Chapter 13

1.4K 145 6
                                    

Selama setahun ini (Name) sudah jarang mendapat gangguan dari Alan, dan tentunya hal itu membuatnya merasa tenang dan juga senang. Ia pikir, Alan sudah bosan mengejarnya.

Kini pun perasaannya jadi semakin senang karena tau jika bulan ini adiknya akan pulang. Entah kapan harinya, (Name) sudah sangat menunggu-nunggu kepulangan sang adik.

Ia terus mengecek handphone-nya, siapa tau ada panggilan masuk dari Halilintar yang mengatakan jika hari ini ia pulang, gitu. Melihat kakaknya yang tampak tidak sabar, membuat Oboi kebingungan.

Dengan tangan yang membawa botol susu, ia berjalan ke arah (Name), lalu mencoba naik ke sofa. Melihat itu, (Name) pun membantunya untuk naik. Tangannya pun sempat-sempatnya memainkan pipi tembam seperti sehabis disengat tawon itu.

"Kak gi napa?"
(Kakak, lagi kenapa?)

Perempuan itu tersenyum. "Hari ini Ayi pulang, loh. Oboi 'kan udah ga sabar mau ketemu Kak Ayi." ucap (Name), dengan sengaja menyebut nama adiknya Ayi, seperti cara Oboi mengatakannya.

"Oboi mau lihat kakak cowoknya Oboi 'kan?"

Lalu, anak kecil itu jadi sedikit kegirangan, "Mau!"

"Tapi, sabar dulu, ya. Kita belum tau kapan Ayi sampai bandara. Ayi-nya belum ngabarin."

Tak lama setelah itu, handphone (Name) berdering. Ia pun mengambilnya, dan segera mengangkat panggilan dari orang yang baru mereka bahas.

"Ada apa? Ayi bakal pulang sekarang, ya?"

"... Iya. Baru juga mau kasih tau, kayaknya udah nungguin, ya?"

"Baangeet, Ayii. Oboi juga nungguin, nih," ucapnya, kemudian (Name) segera mengalihkan panggilan suara tersebut menjadi panggilan video. Tampaklah Halilintar yang sedang rebahan dalam keadaan telanjang dada, hanya saja terhalangi oleh bantal guling di pelukannya.

"Oh, ya? Ngomong-ngomong jangan panggil ayi ayi begitu, geli."

"Oboi yang buat panggilan itu, tau."

"Ayi!!" ujar Oboi, begitu melihat wajah Halilintar di layar handphone.

Pemuda itu menghela napas, lalu bergumam, "Ya udahlah. Besok aku akan pulang ke sana."

"Berarti, sampai di sini malam hari, ya?"

"Hem. Selamat menunggu." Setelahnya, panggilan terputus dari sebelah. (Name) memakluminya saja, sebab wajah pemuda itu tampak kelelahan. Di sana juga sudah malam, pastinya ia akan tidur.

(Name) kembali memperhatikan adik bayinya. "Gitu, Boi.
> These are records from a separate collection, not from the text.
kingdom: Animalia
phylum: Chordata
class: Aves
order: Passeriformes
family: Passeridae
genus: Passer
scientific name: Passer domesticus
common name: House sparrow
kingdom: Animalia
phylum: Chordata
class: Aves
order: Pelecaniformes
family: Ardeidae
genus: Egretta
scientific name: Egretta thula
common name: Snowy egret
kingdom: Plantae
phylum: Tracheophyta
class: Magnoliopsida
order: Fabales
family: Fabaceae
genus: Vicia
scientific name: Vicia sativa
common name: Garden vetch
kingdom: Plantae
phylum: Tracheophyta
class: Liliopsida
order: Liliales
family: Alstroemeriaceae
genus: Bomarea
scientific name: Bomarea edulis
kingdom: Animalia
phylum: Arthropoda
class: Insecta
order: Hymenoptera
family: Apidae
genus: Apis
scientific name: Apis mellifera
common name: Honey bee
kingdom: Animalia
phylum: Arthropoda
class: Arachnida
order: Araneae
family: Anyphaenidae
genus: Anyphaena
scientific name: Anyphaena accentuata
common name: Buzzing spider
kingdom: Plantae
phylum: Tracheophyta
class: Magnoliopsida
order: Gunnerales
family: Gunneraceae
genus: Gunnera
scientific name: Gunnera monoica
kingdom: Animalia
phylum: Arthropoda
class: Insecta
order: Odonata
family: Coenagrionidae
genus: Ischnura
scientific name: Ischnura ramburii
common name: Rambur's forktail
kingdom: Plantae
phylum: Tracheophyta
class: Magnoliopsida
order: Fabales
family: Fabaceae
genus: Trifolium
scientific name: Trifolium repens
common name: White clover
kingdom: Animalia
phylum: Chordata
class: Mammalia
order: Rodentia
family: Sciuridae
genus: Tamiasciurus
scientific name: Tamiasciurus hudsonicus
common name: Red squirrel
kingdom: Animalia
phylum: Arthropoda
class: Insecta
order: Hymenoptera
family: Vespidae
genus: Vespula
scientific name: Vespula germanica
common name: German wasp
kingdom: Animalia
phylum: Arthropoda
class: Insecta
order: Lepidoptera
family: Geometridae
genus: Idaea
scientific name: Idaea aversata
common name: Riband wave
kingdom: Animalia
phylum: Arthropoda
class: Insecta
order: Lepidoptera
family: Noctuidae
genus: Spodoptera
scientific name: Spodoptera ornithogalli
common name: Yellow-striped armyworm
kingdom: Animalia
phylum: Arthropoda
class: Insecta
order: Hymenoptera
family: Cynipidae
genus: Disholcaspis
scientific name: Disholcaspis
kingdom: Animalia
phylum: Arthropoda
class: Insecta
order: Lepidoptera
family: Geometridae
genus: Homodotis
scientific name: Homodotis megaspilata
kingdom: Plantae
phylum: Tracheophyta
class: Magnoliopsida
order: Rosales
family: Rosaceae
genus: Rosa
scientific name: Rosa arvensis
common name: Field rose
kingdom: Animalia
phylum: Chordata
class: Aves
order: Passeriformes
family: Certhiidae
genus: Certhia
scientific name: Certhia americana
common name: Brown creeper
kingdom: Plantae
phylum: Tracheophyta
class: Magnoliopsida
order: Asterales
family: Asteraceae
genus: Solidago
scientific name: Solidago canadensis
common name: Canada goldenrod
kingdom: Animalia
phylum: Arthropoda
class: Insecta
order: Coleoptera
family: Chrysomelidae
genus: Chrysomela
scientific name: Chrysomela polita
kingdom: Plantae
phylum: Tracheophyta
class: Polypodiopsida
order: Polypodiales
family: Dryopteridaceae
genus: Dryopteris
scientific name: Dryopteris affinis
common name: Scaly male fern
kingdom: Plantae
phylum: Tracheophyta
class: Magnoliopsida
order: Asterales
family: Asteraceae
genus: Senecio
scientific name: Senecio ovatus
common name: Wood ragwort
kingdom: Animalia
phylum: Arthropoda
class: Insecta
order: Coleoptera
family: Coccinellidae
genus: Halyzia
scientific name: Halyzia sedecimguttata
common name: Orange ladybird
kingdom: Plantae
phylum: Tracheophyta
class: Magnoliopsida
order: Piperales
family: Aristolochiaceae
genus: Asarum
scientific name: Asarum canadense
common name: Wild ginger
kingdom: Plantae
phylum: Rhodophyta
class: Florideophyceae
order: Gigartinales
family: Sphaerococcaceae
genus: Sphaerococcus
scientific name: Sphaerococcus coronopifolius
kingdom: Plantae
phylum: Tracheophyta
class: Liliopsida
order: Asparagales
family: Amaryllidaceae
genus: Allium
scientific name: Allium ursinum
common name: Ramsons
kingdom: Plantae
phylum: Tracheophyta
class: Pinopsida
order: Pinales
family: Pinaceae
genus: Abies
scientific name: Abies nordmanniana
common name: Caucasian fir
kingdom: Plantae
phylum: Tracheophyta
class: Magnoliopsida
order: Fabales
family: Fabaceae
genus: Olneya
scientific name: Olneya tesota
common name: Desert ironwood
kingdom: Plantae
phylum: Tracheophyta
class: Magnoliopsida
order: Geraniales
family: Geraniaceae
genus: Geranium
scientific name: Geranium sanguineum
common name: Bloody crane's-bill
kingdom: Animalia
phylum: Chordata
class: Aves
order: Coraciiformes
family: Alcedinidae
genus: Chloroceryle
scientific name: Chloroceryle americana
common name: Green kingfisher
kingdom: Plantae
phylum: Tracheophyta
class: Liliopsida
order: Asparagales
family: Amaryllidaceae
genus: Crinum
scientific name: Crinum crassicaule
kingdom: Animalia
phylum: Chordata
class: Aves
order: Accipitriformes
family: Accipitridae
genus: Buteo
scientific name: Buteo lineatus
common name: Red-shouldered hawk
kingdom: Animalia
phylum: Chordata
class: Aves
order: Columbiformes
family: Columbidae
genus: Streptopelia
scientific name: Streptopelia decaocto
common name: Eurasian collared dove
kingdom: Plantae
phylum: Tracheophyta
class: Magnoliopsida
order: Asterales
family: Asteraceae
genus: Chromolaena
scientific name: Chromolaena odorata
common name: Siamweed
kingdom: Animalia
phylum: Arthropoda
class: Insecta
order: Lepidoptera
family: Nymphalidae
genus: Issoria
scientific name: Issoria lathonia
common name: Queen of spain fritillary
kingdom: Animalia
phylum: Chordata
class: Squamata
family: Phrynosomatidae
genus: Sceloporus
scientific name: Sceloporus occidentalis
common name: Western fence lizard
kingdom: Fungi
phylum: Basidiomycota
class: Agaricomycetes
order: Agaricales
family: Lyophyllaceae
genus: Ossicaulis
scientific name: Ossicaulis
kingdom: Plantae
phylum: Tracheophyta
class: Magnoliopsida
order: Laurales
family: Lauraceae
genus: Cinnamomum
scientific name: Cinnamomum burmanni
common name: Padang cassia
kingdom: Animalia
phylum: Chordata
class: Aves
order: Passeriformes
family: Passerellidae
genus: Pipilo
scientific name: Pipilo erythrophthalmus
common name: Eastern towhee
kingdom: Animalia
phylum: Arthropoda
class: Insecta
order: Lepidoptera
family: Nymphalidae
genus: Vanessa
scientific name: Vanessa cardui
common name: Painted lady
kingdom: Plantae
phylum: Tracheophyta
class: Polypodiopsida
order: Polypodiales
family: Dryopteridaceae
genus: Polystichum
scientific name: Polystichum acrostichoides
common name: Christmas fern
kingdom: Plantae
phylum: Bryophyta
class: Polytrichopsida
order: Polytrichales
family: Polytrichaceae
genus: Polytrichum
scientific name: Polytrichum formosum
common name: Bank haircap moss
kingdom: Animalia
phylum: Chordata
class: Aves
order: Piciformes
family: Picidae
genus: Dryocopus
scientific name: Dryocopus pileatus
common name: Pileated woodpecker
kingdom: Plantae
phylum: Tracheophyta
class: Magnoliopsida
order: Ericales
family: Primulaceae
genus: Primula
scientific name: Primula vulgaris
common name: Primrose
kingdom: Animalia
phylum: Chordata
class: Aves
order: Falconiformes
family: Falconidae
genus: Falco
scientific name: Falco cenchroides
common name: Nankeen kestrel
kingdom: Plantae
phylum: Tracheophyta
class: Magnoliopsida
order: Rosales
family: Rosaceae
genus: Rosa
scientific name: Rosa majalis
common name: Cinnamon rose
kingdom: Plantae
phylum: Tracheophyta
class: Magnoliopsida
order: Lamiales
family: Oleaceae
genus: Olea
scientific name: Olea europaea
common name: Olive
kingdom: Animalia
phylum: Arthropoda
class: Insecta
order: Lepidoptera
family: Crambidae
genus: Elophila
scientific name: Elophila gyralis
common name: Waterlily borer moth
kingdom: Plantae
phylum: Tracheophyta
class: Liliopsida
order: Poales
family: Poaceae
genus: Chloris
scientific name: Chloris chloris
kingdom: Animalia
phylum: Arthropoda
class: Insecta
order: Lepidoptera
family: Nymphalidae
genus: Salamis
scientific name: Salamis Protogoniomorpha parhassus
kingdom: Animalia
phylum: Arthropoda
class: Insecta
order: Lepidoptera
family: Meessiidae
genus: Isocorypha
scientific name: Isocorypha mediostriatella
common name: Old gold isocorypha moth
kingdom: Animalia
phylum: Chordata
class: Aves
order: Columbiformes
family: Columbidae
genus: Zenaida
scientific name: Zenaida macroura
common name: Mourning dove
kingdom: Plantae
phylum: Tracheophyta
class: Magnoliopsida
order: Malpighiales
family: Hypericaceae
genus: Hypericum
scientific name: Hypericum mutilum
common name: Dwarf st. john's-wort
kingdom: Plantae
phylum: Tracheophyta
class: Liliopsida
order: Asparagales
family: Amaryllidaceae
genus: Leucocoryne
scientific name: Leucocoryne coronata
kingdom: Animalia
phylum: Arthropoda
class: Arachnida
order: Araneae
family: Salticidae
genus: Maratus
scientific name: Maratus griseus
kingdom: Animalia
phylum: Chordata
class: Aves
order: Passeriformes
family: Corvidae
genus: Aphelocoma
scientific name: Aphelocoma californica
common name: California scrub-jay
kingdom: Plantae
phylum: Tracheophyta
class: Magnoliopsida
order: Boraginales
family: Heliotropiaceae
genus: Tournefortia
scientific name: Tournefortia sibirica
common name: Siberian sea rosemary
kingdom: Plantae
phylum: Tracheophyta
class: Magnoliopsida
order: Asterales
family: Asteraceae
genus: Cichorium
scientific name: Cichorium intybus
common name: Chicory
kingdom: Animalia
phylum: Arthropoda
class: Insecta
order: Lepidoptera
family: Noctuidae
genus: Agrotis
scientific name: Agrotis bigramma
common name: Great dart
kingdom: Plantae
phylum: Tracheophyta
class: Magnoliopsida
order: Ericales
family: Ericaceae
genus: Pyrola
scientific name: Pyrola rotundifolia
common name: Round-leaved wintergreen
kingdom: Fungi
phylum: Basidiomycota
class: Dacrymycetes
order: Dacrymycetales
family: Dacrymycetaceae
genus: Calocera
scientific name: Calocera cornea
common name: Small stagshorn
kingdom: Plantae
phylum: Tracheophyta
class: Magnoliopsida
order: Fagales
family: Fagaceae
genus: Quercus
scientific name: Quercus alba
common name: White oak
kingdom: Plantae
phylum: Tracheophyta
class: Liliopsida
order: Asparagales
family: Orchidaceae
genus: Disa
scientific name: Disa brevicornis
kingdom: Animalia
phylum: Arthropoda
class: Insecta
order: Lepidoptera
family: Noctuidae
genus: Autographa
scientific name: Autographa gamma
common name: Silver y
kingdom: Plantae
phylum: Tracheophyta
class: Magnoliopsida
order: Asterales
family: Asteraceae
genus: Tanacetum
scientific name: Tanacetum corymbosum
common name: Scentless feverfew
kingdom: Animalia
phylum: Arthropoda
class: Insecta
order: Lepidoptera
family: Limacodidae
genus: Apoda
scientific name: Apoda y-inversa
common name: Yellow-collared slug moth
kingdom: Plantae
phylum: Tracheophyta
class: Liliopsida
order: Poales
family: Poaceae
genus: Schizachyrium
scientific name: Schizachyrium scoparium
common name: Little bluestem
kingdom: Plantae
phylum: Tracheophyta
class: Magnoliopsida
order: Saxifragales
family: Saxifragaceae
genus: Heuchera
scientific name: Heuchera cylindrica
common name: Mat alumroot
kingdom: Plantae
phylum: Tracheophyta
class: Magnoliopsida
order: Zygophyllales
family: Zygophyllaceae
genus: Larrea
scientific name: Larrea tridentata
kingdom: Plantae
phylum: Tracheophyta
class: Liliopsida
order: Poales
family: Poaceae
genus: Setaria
Nanti malem Ayi pulang."

Anak kecil itu jadi sedikit murung. "Ci lama." (Masih lama.)

"Sabar, yaa... selagi nunggu, gimana kalau kita main ke playground bentar?"

Oboi masih memperlihatkan wajah tak bersemangat, lalu (Name) pun menggendongnya serta mengecup pipinya. "Yang semangat dong, sayang. Ayok cari angin." Tangannya bergerak ke arah tudung baju anak itu lalu menaikkannya hingga menutupi kepalanya. Lalu mereka segera pergi.

=====

Setibanya di playground dekat rumah, (Name) hanya berjalan dengan langkah kecil menyesuaikan langkah kaki adiknya. Sesekali ikut mencoba mainan yang dihampiri Oboi, dan tentunya mengawasi sang adik juga.

Tangannya pun tidak kosong, ia membawa dua tusuk permen kapas ukuran kecil yang sempat dibeli tadi. Satunya sudah hampir habis dimakan (Name), satu lagi punya Oboi yang tidak ia izinkan siapapun mencicipinya.

"Kaaak! Situu!" ucapnya seraya menarik-narik sebelah tangan (Name) dan menunjuk ke arah tangga pelangi. (Tau tangga pelangi, 'kan? Saya aja baru tau:'v. Kalau ga tau, googling aja.)